[Dataset — start]

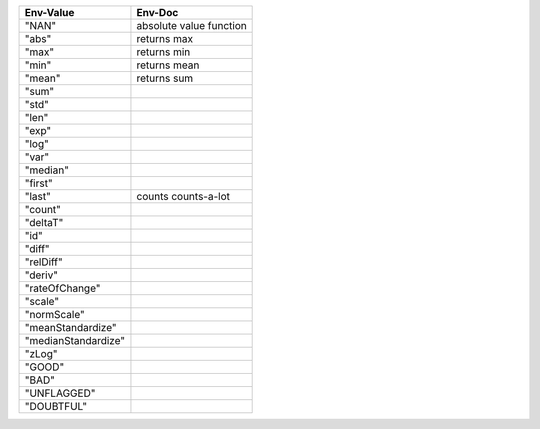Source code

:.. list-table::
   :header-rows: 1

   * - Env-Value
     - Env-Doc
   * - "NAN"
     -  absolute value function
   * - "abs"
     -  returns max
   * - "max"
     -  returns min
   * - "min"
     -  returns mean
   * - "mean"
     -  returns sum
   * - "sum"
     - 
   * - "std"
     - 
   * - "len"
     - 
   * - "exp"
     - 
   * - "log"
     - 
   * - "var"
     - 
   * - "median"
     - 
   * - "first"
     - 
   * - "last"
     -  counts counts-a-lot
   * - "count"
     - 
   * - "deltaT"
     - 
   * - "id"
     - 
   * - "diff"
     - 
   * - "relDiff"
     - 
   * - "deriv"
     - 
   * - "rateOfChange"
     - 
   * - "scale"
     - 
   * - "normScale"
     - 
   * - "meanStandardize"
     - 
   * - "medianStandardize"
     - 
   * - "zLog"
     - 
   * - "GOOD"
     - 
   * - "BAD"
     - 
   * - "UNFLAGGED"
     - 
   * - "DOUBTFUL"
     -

[Dataset — finish]
[Dataset — start]

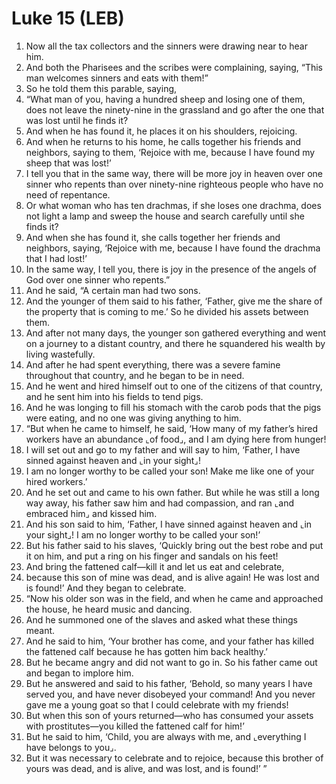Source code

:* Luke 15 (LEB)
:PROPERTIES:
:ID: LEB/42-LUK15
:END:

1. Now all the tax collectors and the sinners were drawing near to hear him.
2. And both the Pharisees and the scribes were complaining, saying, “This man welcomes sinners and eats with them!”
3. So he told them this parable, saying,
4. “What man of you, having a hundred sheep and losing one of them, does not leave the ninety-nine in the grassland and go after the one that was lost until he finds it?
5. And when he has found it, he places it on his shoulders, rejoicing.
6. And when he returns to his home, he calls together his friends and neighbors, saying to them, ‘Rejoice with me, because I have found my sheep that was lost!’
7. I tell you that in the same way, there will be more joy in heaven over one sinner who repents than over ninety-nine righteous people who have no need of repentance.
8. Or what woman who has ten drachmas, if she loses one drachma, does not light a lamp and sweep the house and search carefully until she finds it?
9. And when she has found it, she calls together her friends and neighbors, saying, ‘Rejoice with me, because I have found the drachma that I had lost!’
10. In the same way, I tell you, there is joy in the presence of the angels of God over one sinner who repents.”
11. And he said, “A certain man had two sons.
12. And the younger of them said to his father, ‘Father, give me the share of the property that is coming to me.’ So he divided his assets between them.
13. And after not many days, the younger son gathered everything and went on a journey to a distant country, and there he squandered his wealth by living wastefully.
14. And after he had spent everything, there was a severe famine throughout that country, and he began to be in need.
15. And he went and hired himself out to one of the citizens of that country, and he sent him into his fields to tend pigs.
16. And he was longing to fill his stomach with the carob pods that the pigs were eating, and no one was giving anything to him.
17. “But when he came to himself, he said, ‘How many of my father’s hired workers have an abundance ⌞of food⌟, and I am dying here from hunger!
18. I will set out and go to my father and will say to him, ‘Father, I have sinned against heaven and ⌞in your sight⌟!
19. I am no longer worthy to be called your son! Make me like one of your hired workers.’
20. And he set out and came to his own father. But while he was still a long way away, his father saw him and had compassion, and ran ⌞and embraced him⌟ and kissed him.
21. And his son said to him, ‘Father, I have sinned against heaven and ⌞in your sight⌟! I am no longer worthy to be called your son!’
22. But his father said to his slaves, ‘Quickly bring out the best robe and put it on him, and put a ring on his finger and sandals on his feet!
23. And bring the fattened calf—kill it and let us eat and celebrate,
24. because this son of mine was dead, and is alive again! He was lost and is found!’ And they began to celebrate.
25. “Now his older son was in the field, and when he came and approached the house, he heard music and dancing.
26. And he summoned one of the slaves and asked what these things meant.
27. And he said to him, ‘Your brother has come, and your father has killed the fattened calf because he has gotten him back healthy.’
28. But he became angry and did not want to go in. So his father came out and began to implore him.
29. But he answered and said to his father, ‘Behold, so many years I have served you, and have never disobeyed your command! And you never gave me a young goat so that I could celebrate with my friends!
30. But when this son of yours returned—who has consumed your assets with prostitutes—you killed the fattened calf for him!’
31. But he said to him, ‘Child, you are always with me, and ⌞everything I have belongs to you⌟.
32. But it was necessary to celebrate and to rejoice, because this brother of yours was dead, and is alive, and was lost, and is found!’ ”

[Dataset — finish]

### Assigned task
Give back the records above exactly, limited to the lines between the one holding "22. But his" and the one holding "23. And bring", inclusive.

### Response
22. But his father said to his slaves, ‘Quickly bring out the best robe and put it on him, and put a ring on his finger and sandals on his feet!
23. And bring the fattened calf—kill it and let us eat and celebrate,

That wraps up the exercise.